23rd May, 2013 by Patrick Schmitt
China’s Chateau Hansen is to launch a luxury label called Red Camel with a retail price of €500 in its domestic market.
Chateau Hansen winemaker Bruno Paumard was formerly at Loire sparkling wine producer Bouvet-Ladubay
The new wine uses organically-grown Cabernet Sauvignon from a single parcel of 15-year-old vines in Ningxia.
Harvested at the end of November 2010, winemaker Bruno Paumard said it had an abv of 14.7% and was “the best wine we can do”.
Having spent two years in 100% new French oak barrels, a total of 10,000 bottles are ready for release at €500 each.
Paumard, who was formerly a winemaker at Loire sparkling wine producer Bouvet-Ladubay, said the best terroir in China was found in the Ningxia region because the area was hot but didn’t suffer from the rot-inducing rainfall which afflicts places closer to China’s eastern coastline.

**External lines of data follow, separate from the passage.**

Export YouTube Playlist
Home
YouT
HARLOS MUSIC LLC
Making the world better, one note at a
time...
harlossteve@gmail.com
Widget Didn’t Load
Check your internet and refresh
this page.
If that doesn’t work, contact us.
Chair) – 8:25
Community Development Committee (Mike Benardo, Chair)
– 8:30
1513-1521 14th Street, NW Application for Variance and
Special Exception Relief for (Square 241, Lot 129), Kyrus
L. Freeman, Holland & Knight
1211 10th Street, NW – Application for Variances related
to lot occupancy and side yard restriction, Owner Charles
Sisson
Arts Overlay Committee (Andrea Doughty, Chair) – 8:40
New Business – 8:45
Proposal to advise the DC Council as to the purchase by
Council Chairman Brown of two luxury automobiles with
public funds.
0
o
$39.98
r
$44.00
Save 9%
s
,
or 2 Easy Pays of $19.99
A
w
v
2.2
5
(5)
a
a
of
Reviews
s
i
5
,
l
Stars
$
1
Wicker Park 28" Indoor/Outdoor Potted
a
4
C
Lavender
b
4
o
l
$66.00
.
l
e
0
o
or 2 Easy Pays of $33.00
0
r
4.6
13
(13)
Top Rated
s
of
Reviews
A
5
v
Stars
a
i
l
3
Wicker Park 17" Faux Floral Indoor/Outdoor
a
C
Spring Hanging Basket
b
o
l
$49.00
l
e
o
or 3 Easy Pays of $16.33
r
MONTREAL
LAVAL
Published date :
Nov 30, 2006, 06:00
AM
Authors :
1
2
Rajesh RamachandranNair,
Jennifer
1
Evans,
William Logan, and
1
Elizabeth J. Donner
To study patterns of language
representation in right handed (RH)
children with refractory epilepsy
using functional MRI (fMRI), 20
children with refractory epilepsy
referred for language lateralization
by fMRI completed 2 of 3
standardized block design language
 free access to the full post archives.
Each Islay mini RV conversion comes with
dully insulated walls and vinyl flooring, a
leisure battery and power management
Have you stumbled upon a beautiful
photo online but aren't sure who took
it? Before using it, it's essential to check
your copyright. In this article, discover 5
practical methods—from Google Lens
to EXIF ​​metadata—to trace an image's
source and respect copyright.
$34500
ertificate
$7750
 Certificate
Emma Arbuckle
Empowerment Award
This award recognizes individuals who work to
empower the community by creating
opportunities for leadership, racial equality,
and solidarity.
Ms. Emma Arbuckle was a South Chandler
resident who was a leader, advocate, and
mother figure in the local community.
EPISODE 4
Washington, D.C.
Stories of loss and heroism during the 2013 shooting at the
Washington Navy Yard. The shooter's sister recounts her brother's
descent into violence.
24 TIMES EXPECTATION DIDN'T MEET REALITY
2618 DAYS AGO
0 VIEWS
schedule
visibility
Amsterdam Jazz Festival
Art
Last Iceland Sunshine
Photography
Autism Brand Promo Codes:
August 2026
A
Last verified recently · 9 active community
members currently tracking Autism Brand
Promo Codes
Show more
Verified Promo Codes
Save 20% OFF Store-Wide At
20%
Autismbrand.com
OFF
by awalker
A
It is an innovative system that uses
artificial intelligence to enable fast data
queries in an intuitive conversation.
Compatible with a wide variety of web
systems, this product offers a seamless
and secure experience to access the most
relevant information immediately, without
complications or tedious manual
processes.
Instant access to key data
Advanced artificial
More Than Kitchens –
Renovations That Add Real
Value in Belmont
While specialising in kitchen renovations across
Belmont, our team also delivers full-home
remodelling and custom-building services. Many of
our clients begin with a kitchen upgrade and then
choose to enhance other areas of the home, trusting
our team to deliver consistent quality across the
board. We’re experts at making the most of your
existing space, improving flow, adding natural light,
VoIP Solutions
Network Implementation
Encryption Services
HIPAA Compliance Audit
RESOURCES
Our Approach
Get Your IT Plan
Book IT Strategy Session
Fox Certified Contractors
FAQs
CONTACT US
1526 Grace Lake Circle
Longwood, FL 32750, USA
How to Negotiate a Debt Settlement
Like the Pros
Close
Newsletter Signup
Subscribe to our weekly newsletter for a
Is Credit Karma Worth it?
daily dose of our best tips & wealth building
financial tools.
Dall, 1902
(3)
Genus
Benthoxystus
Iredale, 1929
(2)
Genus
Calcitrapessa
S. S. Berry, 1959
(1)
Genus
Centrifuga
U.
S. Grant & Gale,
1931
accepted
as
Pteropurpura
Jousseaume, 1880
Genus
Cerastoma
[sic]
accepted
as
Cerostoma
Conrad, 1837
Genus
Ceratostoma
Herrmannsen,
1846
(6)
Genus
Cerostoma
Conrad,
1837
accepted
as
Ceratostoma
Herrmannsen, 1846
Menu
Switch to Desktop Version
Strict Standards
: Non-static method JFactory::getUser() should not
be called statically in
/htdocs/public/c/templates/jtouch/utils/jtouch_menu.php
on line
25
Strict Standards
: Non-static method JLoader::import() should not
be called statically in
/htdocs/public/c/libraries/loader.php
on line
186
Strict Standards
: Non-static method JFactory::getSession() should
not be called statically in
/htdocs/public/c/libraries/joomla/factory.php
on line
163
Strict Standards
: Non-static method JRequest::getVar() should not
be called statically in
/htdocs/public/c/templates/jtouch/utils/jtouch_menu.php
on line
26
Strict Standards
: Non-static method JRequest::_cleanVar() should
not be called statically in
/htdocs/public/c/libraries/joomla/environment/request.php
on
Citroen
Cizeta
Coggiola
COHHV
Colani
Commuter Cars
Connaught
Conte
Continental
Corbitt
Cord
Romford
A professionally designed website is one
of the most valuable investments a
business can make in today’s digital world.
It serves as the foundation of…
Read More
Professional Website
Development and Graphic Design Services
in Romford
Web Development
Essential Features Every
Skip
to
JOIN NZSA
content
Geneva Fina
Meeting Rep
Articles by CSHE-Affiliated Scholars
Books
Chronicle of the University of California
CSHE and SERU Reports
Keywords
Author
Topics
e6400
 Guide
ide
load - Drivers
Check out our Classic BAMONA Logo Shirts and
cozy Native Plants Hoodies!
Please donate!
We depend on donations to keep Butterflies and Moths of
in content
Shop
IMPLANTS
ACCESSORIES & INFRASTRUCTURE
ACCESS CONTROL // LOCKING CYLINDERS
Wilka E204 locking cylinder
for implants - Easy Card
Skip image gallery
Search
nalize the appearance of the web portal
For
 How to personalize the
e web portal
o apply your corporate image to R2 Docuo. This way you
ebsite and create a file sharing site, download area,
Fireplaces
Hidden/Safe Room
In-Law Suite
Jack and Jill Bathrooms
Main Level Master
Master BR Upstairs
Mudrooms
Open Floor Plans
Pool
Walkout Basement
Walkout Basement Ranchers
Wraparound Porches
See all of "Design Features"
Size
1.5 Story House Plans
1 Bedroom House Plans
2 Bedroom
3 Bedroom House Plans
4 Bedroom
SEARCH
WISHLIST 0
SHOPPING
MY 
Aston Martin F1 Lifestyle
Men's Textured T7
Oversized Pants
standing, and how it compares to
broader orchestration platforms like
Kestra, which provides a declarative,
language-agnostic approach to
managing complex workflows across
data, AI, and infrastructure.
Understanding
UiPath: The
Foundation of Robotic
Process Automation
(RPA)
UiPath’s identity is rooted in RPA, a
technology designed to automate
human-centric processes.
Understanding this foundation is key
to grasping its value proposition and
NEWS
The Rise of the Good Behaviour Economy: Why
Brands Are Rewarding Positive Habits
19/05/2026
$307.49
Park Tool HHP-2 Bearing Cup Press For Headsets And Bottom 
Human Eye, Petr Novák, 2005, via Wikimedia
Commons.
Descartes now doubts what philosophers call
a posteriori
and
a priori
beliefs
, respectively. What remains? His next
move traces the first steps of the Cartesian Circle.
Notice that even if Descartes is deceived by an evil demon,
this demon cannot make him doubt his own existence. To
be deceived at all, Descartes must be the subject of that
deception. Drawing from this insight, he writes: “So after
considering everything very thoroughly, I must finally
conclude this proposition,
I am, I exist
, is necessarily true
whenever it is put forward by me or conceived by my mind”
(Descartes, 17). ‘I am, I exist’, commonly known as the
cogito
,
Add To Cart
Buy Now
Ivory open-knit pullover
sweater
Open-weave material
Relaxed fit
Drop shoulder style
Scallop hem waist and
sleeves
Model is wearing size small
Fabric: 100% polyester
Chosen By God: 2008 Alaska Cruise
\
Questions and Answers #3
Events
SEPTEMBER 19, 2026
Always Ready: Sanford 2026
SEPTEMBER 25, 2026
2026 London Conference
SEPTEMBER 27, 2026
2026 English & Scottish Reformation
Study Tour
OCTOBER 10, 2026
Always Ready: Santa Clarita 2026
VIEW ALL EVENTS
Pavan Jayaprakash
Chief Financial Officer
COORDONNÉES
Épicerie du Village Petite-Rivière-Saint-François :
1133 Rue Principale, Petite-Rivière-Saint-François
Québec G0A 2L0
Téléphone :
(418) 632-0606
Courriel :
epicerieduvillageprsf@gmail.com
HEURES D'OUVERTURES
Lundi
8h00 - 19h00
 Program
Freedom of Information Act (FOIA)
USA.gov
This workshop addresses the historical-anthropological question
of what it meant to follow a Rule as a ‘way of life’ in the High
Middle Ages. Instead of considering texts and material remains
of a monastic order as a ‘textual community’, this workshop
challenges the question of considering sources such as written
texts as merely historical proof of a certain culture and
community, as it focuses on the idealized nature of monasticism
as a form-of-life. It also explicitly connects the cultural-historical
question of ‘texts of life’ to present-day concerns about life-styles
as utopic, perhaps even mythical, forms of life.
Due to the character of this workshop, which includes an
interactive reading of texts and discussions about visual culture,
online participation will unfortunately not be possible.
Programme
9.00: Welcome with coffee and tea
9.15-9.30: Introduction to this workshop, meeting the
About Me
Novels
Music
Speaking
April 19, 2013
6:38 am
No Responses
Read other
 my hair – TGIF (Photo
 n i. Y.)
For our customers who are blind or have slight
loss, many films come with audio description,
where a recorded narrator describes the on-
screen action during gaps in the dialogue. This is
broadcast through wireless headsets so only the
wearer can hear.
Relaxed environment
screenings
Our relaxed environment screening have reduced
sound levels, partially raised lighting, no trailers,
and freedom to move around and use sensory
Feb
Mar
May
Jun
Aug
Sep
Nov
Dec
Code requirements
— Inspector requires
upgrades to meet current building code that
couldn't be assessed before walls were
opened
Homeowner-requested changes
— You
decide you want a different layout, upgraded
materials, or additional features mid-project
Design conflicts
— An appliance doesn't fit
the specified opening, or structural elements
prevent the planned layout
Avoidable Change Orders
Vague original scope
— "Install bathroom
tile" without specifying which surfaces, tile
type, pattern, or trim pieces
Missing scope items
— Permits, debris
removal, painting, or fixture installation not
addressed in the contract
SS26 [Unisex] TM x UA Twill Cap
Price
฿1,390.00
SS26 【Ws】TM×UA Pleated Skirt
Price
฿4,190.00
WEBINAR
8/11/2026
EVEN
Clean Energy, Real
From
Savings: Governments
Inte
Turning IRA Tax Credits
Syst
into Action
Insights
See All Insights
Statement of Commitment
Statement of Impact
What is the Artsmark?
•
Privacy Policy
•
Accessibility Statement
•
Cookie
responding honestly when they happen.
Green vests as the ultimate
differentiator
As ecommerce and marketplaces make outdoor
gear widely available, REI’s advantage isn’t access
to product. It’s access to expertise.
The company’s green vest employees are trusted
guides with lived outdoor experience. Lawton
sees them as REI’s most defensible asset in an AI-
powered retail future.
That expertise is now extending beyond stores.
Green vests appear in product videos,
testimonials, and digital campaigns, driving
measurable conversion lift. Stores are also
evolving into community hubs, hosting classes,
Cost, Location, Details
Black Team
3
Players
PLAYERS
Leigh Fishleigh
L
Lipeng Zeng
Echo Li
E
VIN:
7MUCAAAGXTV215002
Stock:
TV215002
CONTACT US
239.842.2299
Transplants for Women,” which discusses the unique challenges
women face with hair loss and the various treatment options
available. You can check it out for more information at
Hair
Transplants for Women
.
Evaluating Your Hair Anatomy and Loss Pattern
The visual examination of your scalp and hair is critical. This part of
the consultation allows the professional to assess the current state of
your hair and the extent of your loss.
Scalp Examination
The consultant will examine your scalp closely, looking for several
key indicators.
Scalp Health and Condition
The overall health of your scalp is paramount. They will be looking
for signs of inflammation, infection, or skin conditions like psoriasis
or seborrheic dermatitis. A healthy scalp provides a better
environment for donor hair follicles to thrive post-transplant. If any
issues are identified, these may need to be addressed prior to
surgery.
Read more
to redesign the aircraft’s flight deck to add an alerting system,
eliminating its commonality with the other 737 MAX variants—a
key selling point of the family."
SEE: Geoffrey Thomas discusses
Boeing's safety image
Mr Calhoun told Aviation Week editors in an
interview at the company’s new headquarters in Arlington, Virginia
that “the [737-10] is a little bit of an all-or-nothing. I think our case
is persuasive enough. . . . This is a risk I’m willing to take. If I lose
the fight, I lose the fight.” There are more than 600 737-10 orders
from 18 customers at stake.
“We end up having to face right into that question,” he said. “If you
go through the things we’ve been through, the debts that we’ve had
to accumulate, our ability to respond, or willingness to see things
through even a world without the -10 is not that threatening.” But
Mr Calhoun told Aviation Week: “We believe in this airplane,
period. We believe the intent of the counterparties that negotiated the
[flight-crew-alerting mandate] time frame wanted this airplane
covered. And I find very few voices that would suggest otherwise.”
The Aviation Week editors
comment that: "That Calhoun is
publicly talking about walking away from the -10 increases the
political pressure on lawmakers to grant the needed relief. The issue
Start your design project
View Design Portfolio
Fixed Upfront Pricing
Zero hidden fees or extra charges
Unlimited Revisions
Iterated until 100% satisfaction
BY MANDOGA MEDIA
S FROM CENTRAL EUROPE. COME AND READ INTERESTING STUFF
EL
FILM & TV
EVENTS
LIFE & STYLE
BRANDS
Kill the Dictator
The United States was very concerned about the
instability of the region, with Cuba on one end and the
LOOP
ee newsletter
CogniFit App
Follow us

However, extremely cold winters in Ningxia, which is located in the hills around Mount Helan, require viticulturists to bury the vines beneath the soil from December until mid-April, according to Paumard.
“Generally winter temperatures are minus 9-10 degrees Celsius but one year in 10 the temperature drops to minus 30, such as 2009, and you can lose a lot of vines,” he told the drinks business.
Paumard, who was present at this week’s London International Wine Fair where Château Hanson took a stand for the first time, said the Chinese wine company was looking for a UK importer.
However, he explained that the UK market was not a priority for the producer.
“We are at the LIWF for fun and prestige,” he admitted, adding, “We sell 2 million bottles in China at €12 and above, but if we export, we sell at €2.5 – we make much less money exporting.”